BEGIN SUPPLIED INFORMATION

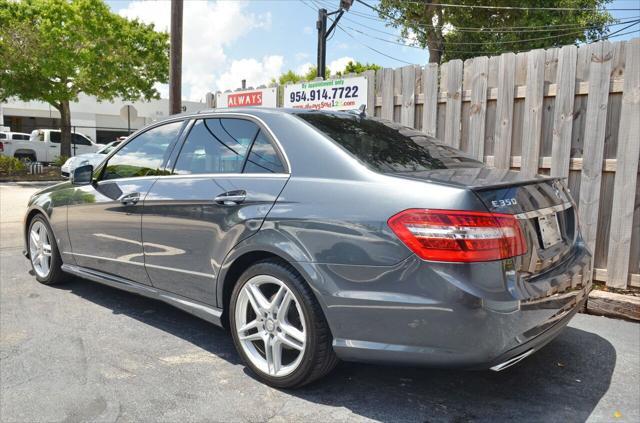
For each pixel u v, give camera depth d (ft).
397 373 10.49
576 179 15.55
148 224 12.09
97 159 51.03
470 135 17.70
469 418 8.81
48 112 112.27
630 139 14.26
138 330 12.74
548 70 15.83
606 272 14.96
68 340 12.05
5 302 14.74
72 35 58.39
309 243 8.92
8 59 57.11
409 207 8.07
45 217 15.80
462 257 7.63
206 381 10.09
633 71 14.10
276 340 9.61
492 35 74.95
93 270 14.28
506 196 8.28
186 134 12.21
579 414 8.96
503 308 7.70
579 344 12.04
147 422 8.59
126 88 69.15
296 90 24.16
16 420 8.61
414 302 7.90
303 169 9.58
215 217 10.51
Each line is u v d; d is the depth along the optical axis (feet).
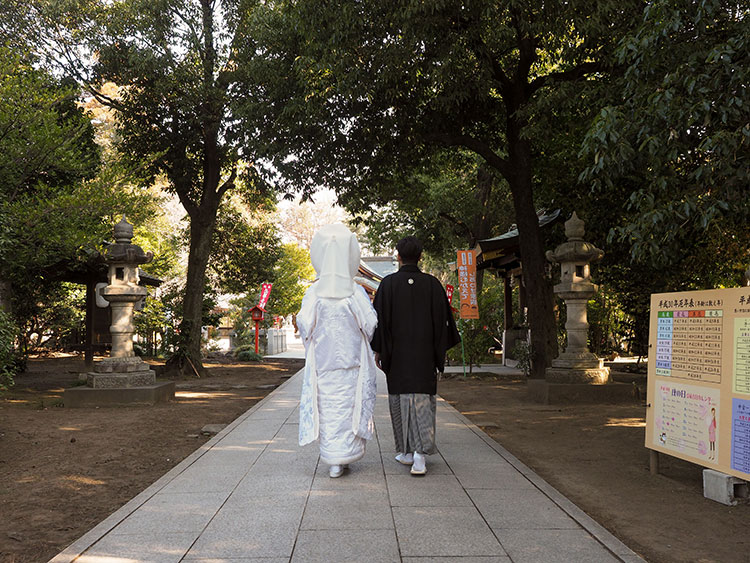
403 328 15.90
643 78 17.89
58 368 55.77
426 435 15.46
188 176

END SUPPLIED INFORMATION

HOW TO COMPLETE THIS TASK ▸
Take the lines from the one holding "186 134 12.21" through the final line of the records above and output them exactly, both ends included, excluding pictures.

RESPONSE ▸
186 134 12.21
579 414 8.96
503 308 7.70
579 344 12.04
147 422 8.59
126 88 69.15
296 90 24.16
16 420 8.61
414 302 7.90
303 169 9.58
215 217 10.51
Each line is u v d; d is the depth along the optical axis (feet).
403 328 15.90
643 78 17.89
58 368 55.77
426 435 15.46
188 176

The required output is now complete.